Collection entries
● ● ●

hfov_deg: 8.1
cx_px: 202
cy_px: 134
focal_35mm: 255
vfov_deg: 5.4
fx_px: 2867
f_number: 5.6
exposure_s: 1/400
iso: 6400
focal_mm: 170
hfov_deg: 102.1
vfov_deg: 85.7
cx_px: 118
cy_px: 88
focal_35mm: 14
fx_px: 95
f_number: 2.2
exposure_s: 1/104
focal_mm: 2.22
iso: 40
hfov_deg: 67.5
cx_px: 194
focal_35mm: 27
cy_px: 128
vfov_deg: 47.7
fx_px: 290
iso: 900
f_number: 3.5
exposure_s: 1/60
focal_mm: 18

● ● ●

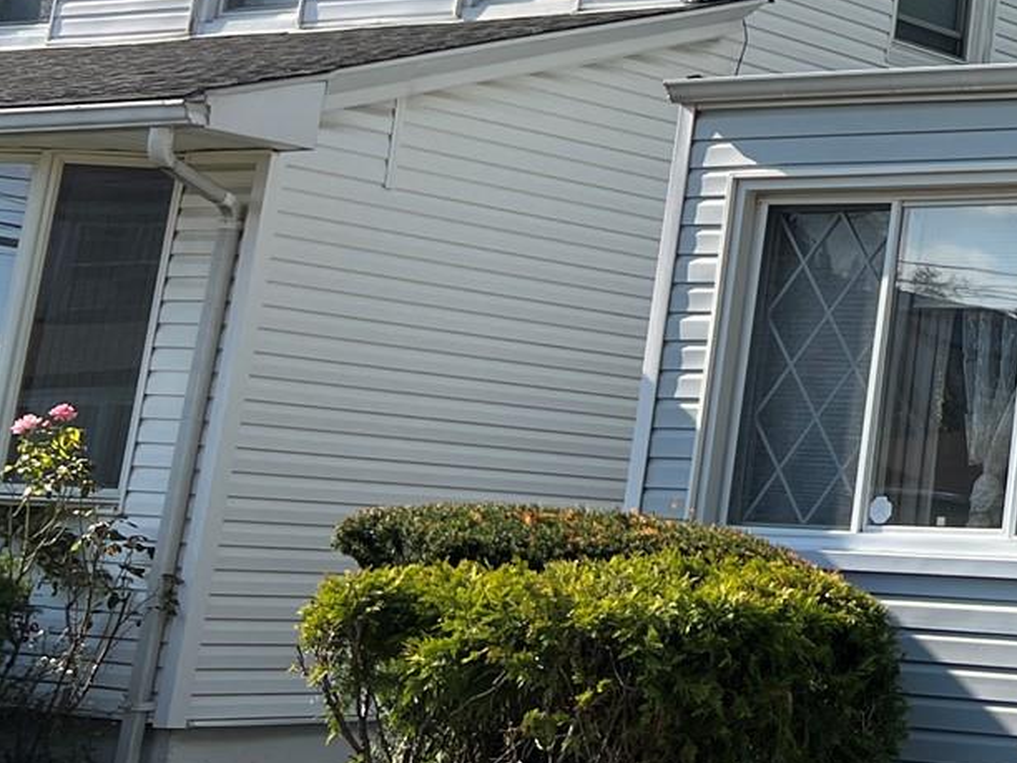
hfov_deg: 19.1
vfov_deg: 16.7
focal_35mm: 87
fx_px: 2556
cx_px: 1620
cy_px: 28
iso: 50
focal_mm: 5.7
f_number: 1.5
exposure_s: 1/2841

● ● ●

- Activity
In the entries above, find the line with "focal_35mm: 27" and the line with "focal_mm: 18", then set down exactly those two and every line between them, nothing else.

- Answer to the exercise
focal_35mm: 27
cy_px: 128
vfov_deg: 47.7
fx_px: 290
iso: 900
f_number: 3.5
exposure_s: 1/60
focal_mm: 18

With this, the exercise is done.